**ASSIGNMENT**
Extract only the first line of the listing and every line after it up to and including the one with "Pesquisa IAM". Omit the pictures.

**INPUT DATA**
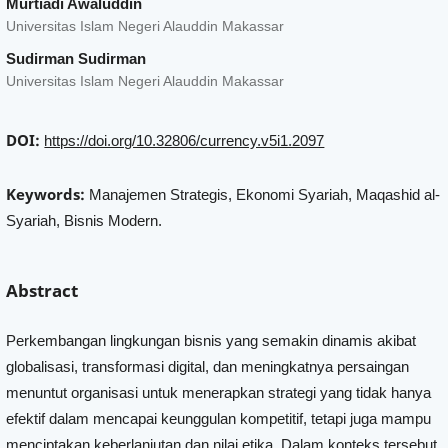
Murtiadi Awaluddin
Universitas Islam Negeri Alauddin Makassar
Sudirman Sudirman
Universitas Islam Negeri Alauddin Makassar
DOI:
https://doi.org/10.32806/currency.v5i1.2097
Keywords:
Manajemen Strategis, Ekonomi Syariah, Maqashid al-
Syariah, Bisnis Modern.
Abstract
Perkembangan lingkungan bisnis yang semakin dinamis akibat
globalisasi, transformasi digital, dan meningkatnya persaingan
menuntut organisasi untuk menerapkan strategi yang tidak hanya
efektif dalam mencapai keunggulan kompetitif, tetapi juga mampu
menciptakan keberlanjutan dan nilai etika. Dalam konteks tersebut,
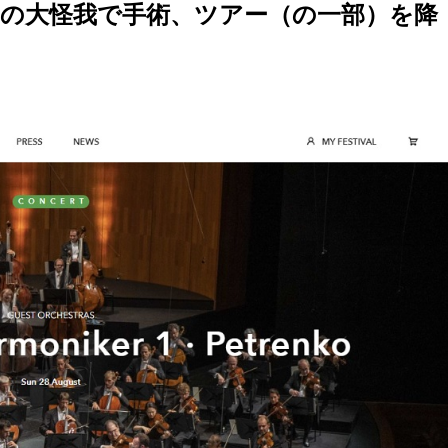
の大怪我で手術、ツアー（の一部）を降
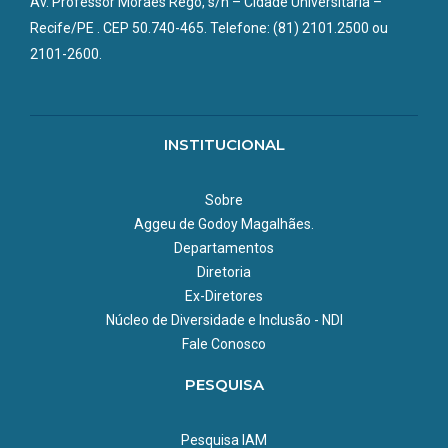
Av. Professor Moraes Rego, s/n – Cidade Universitária –
2024.2)
Recife/PE . CEP 50.740-465. Telefone: (81) 2101.2500 ou
NC 05/2024 - Instâncias de apoio ao discente (a partir das
2101-2600.
turmas 2024.2)
NC 06/2024 - Atividades Acadêmicas (a partir das turmas
2024.2)
INSTITUCIONAL
NC 07/2 024 - Exame de Qualificação (a partir das turmas
Sobre
2024.2)
Aggeu de Godoy Magalhães.
NC 08/2024 - Defesa (a partir das turmas 2024.2)
Departamentos
Diretoria
ADENDO NC 01/2025 à Norma Complementar 08/2024
Ex-Diretores
Núcleo de Diversidade e Inclusão - NDI
Regulamento do Programa (todas as turmas até 2024.1)
Fale Conosco
Adendo 01/2019
PESQUISA
Adendo 03/2018
Pesquisa IAM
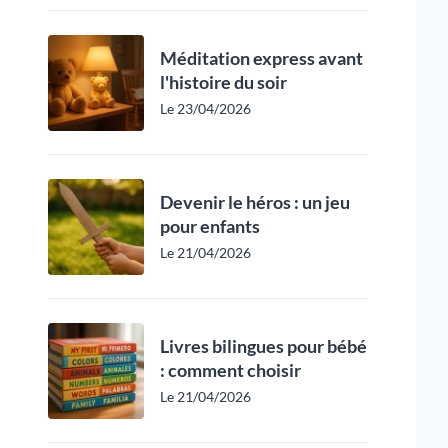
Méditation express avant
l'histoire du soir
Le 23/04/2026
Devenir le héros : un jeu
pour enfants
Le 21/04/2026
Livres bilingues pour bébé
: comment choisir
Le 21/04/2026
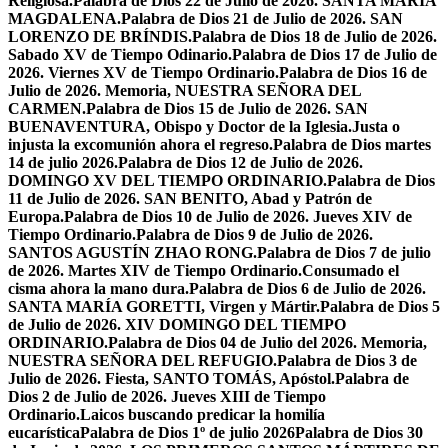
Religiosa.
Palabra de Dios 22 de Julio de 2026. SANTA MARÍA
MAGDALENA.
Palabra de Dios 21 de Julio de 2026. SAN
LORENZO DE BRÍNDIS.
Palabra de Dios 18 de Julio de 2026.
Sabado XV de Tiempo Odinario.
Palabra de Dios 17 de Julio de
2026. Viernes XV de Tiempo Ordinario.
Palabra de Dios 16 de
Julio de 2026. Memoria, NUESTRA SEÑORA DEL
CARMEN.
Palabra de Dios 15 de Julio de 2026. SAN
BUENAVENTURA, Obispo y Doctor de la Iglesia.
Justa o
injusta la excomunión ahora el regreso.
Palabra de Dios martes
14 de julio 2026.
Palabra de Dios 12 de Julio de 2026.
DOMINGO XV DEL TIEMPO ORDINARIO.
Palabra de Dios
11 de Julio de 2026. SAN BENITO, Abad y Patrón de
Europa.
Palabra de Dios 10 de Julio de 2026. Jueves XIV de
Tiempo Ordinario.
Palabra de Dios 9 de Julio de 2026.
SANTOS AGUSTÍN ZHAO RONG.
Palabra de Dios 7 de julio
de 2026. Martes XIV de Tiempo Ordinario.
Consumado el
cisma ahora la mano dura.
Palabra de Dios 6 de Julio de 2026.
SANTA MARÍA GORETTI, Virgen y Mártir.
Palabra de Dios 5
de Julio de 2026. XIV DOMINGO DEL TIEMPO
ORDINARIO.
Palabra de Dios 04 de Julio del 2026. Memoria,
NUESTRA SEÑORA DEL REFUGIO.
Palabra de Dios 3 de
Julio de 2026. Fiesta, SANTO TOMÁS, Apóstol.
Palabra de
Dios 2 de Julio de 2026. Jueves XIII de Tiempo
Ordinario.
Laicos buscando predicar la homilía
eucarística
Palabra de Dios 1º de julio 2026
Palabra de Dios 30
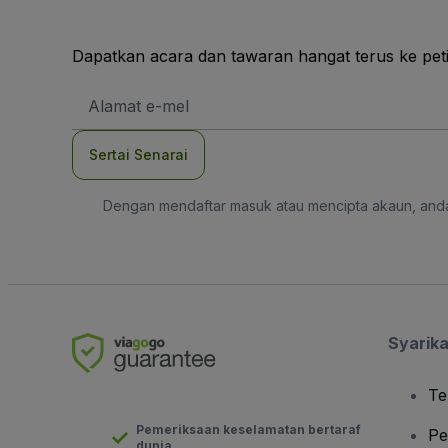
Dapatkan acara dan tawaran hangat terus ke pet
Alamat
E-
mel
Sertai Senarai
Dengan mendaftar masuk atau mencipta akaun, and
Syarika
Te
Pemeriksaan keselamatan bertaraf
Pe
dunia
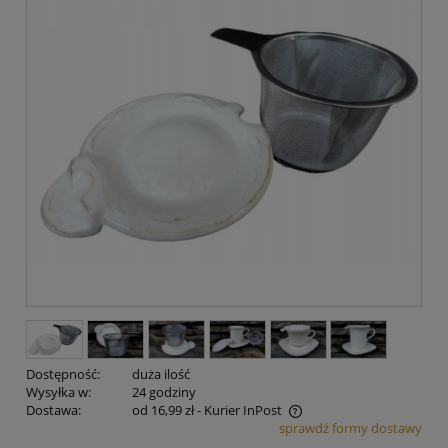
Dostępność:
duża ilość
Wysyłka w:
24 godziny
Dostawa:
od 16,99 zł
- Kurier InPost
sprawdź formy dostawy
Cena nie zawiera ewentualnych kosztów płatności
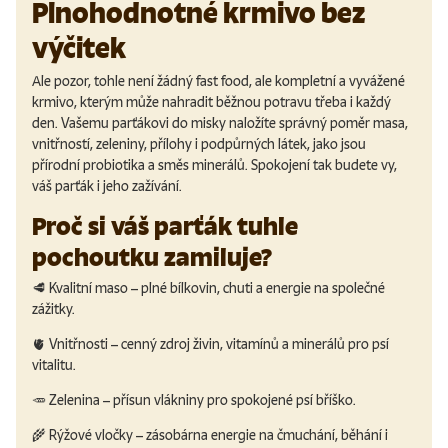
Plnohodnotné krmivo bez
výčitek
Ale pozor, tohle není žádný fast food, ale kompletní a
vyvážené
krmivo, kterým může nahradit běžnou potravu třeba i každý
den
. Vašemu parťákovi do misky naložíte správný poměr masa,
vnitřností, zeleniny, přílohy i podpůrných látek, jako jsou
přírodní probiotika a směs minerálů. Spokojení tak budete vy,
váš parťák i jeho zažívání.
Proč si váš parťák tuhle
pochoutku zamiluje?
🥩
Kvalitní maso
– plné bílkovin, chuti a energie na společné
zážitky.
🫀
Vnitřnosti
– cenný zdroj živin, vitamínů a minerálů pro psí
vitalitu.
🥕
Zelenina
– přísun vlákniny pro spokojené psí bříško.
🌾
Rýžové vločky
– zásobárna energie na čmuchání, běhání i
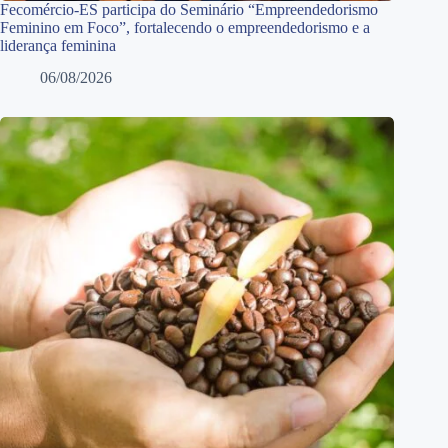
Fecomércio-ES participa do Seminário “Empreendedorismo
Feminino em Foco”, fortalecendo o empreendedorismo e a
liderança feminina
06/08/2026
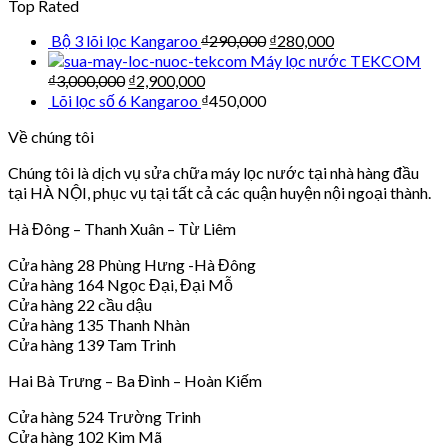
Top Rated
Bộ 3 lõi lọc Kangaroo
₫
290,000
₫
280,000
Máy lọc nước TEKCOM
₫
3,000,000
₫
2,900,000
Lõi lọc số 6 Kangaroo
₫
450,000
Về chúng tôi
Chúng tôi là dịch vụ sửa chữa máy lọc nước tại nhà hàng đầu
tại HÀ NỘI, phục vụ tại tất cả các quận huyện nội ngoại thành.
Hà Đông – Thanh Xuân – Từ Liêm
Cửa hàng 28 Phùng Hưng -Hà Đông
Cửa hàng 164 Ngọc Đại, Đại Mỗ
Cửa hàng 22 cầu dậu
Cửa hàng 135 Thanh Nhàn
Cửa hàng 139 Tam Trinh
Hai Bà Trưng – Ba Đình – Hoàn Kiếm
Cửa hàng 524 Trường Trinh
Cửa hàng 102 Kim Mã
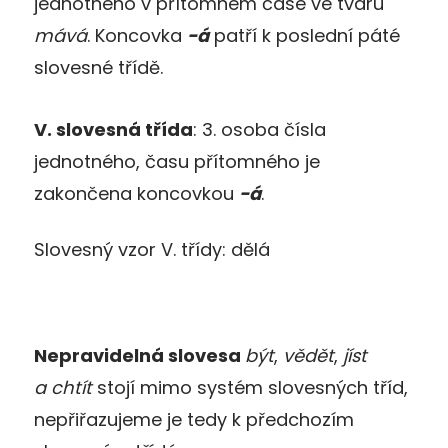
jednotného v přítomném čase ve tvaru
mává
. Koncovka
-á
patří k poslední páté
slovesné třídě.
V. slovesná třída
: 3. osoba čísla
jednotného, času přítomného je
zakončena koncovkou
-á
.
Slovesný vzor V. třídy: dělá
Nepravidelná slovesa
být
,
vědět
,
jíst
a
chtít
stojí mimo systém slovesných tříd,
nepřiřazujeme je tedy k předchozím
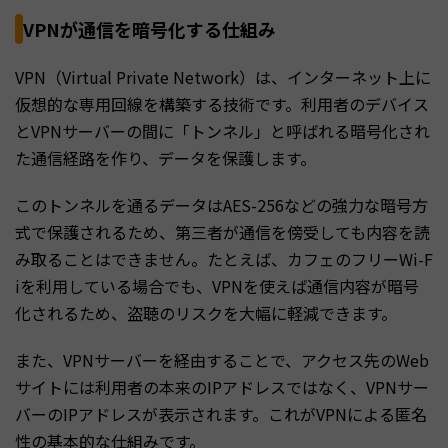
VPNが通信を暗号化する仕組み
VPN（Virtual Private Network）は、インターネット上に
仮想的な専用回線を構築する技術です。利用者のデバイス
とVPNサーバーの間に「トンネル」と呼ばれる暗号化され
た通信経路を作り、データを保護します。
このトンネルを通るデータはAES-256などの強力な暗号方
式で保護されるため、第三者が通信を傍受しても内容を読
み取ることはできません。たとえば、カフェのフリーWi-F
iを利用している場合でも、VPNを使えば通信内容が暗号
化されるため、盗聴のリスクを大幅に軽減できます。
また、VPNサーバーを経由することで、アクセス先のWeb
サイトには利用者の本来のIPアドレスではなく、VPNサー
バーのIPアドレスが表示されます。これがVPNによる匿名
性の基本的な仕組みです。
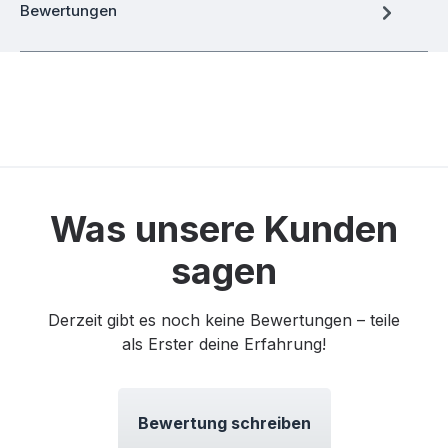
Bewertungen
Was unsere Kunden
sagen
Derzeit gibt es noch keine Bewertungen – teile
als Erster deine Erfahrung!
Bewertung schreiben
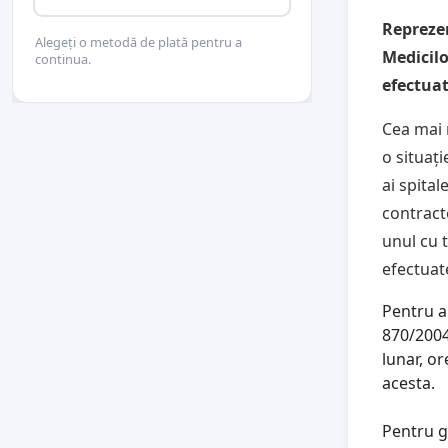
Repreze
Alegeți o metodă de plată pentru a
Medicilo
continua.
efectuat
Cea mai 
o situați
ai spita
contract
unul cu 
efectuate
Pentru a
870/2004
lunar, or
acesta.
Pentru g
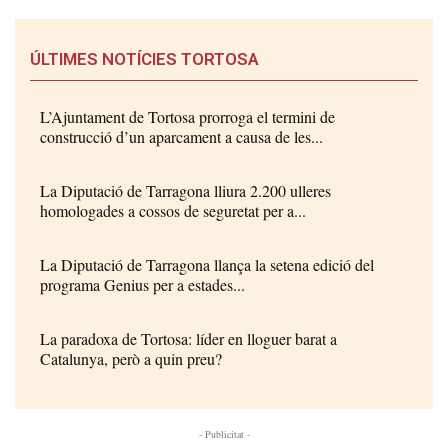
ÚLTIMES NOTÍCIES TORTOSA
L’Ajuntament de Tortosa prorroga el termini de
construcció d’un aparcament a causa de les...
La Diputació de Tarragona lliura 2.200 ulleres
homologades a cossos de seguretat per a...
La Diputació de Tarragona llança la setena edició del
programa Genius per a estades...
La paradoxa de Tortosa: líder en lloguer barat a
Catalunya, però a quin preu?
- Publicitat -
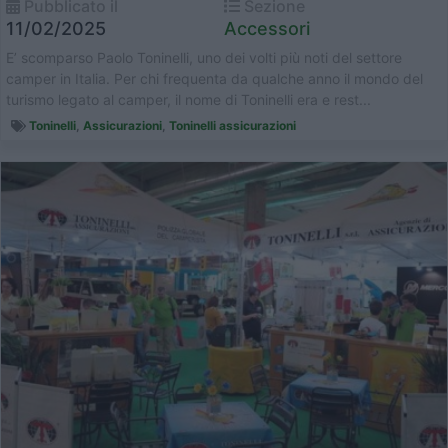
Pubblicato il
Sezione
11/02/2025
Accessori
E’ scomparso Paolo Toninelli, uno dei volti più noti del settore
camper in Italia. Per chi frequenta da qualche anno il mondo del
turismo legato al camper, il nome di Toninelli era e rest...
Toninelli
,
Assicurazioni
,
Toninelli assicurazioni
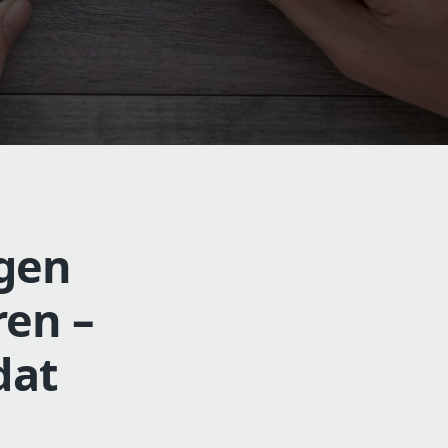
ngen
ren –
dat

**EXERCISE SOLUTION**
Murtiadi Awaluddin
Universitas Islam Negeri Alauddin Makassar
Sudirman Sudirman
Universitas Islam Negeri Alauddin Makassar
DOI:
https://doi.org/10.32806/currency.v5i1.2097
Keywords:
Manajemen Strategis, Ekonomi Syariah, Maqashid al-
Syariah, Bisnis Modern.
Abstract
Perkembangan lingkungan bisnis yang semakin dinamis akibat
globalisasi, transformasi digital, dan meningkatnya persaingan
menuntut organisasi untuk menerapkan strategi yang tidak hanya
efektif dalam mencapai keunggulan kompetitif, tetapi juga mampu
menciptakan keberlanjutan dan nilai etika. Dalam konteks tersebut,
の大怪我で手術、ツアー（の一部）を降
Av. Professor Moraes Rego, s/n – Cidade Universitária –
2024.2)
Recife/PE . CEP 50.740-465. Telefone: (81) 2101.2500 ou
NC 05/2024 - Instâncias de apoio ao discente (a partir das
2101-2600.
turmas 2024.2)
NC 06/2024 - Atividades Acadêmicas (a partir das turmas
2024.2)
INSTITUCIONAL
NC 07/2 024 - Exame de Qualificação (a partir das turmas
Sobre
2024.2)
Aggeu de Godoy Magalhães.
NC 08/2024 - Defesa (a partir das turmas 2024.2)
Departamentos
Diretoria
ADENDO NC 01/2025 à Norma Complementar 08/2024
Ex-Diretores
Núcleo de Diversidade e Inclusão - NDI
Regulamento do Programa (todas as turmas até 2024.1)
Fale Conosco
Adendo 01/2019
PESQUISA
Adendo 03/2018
Pesquisa IAM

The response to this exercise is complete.